The square root of $81$ is $9.$
In symbols: $$\sqrt{81}=9.$$ Yes, this is a statement, and it is clearly true (based on the conventional interpretation of the various symbols contained in the statement).
Notice that it contains no logical connective (and, or,
conditional, negation, etc.); this means that it is an atomic statement; we might further symbolise this proposition as $P.$
a statement is true or false but in this case it would always be true. If it is a proposition, would it be a tautology

The truth table on the right shows that the compound statement $\;(A\land B)\to A\;$ is true regardless of what the atomic statements $A$ and $B$ stand for. In other words, $\;(A\land B)\to A$'s truth-functional form is always true. This means that $\;(A\land B)\to A\;$ is a tautology.
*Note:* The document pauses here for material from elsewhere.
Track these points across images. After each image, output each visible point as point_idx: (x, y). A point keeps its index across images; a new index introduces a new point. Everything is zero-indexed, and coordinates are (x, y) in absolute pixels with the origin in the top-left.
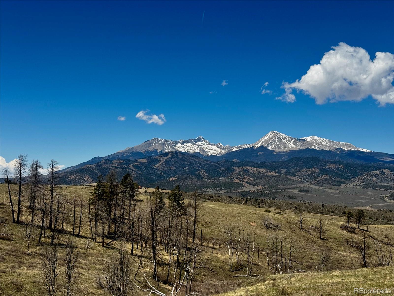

On the other hand, notice that if $P's$ meaning changes to "pigs can fly", or if we reinterpret the $\sqrt{\quad}$ symbol to output the negative root instead of the conventional positive root (so that $\sqrt{81}=9$ becomes false), then $P$ becomes a false statement (corresponding to the bottom row of $P$'s truth table). Since $P$'s truth table contains at least one 'false' entry, $P$ is patently not a tautology: its truth-functional form is not always true. In fact, no atomic statement can be a tautology.
In propositional logic, a tautology can also be understood as a proposition that is true regardless of its atomic propositions' assigned meanings.
Addendum to address the OP's follow-up questions
- Since the propositional variable $\sqrt{81}=9$ is always be true, is it a tautology?
Your confusion stems from referring to $\sqrt{81}=9$ as “always true”, and conflating this with your impression that tautology means “always true”.
Firstly, ‘$\sqrt{81}=9$’ is not a propositional variable, just as ‘Pigs can fly’ isn't. However, both can be symbolised as the propositional variable $P.$
Secondly, please re-read the third-from-last and last paragraphs of my Answer above. Notice that asking whether a statement is a tautology involves inspecting its truth table, which requires the statement to first be symbolised in terms of propositional variable(s).
(Clearly then, a single propositional variable by itself cannot be a tautology.)
When considering whether $\sqrt{81}=9$ is a tautology, we are ignoring its particular guise, and considering just its abstract logical skeleton $P$ (as $P$'s assigned meaning varies).
The truth-functional form (logical skeleton $P$) of $\sqrt{81}=9$ is not always true; therefore, it is not a tautology. (In fact, $\sqrt{81}=9$ itself can be false, for example when working in base $12.)$ Calling $\sqrt{81}=9$ “always” true is not instructive; better to think of it as just “true”.
In contrast, $$1=1\to\big(1=1\:\lor\:2=3\big)$$ is a tautology.
- Or are tautologies only restricted to formulas?
Do you mean to ask whether tautologies are restricted to only compound propositions? Yes, they are.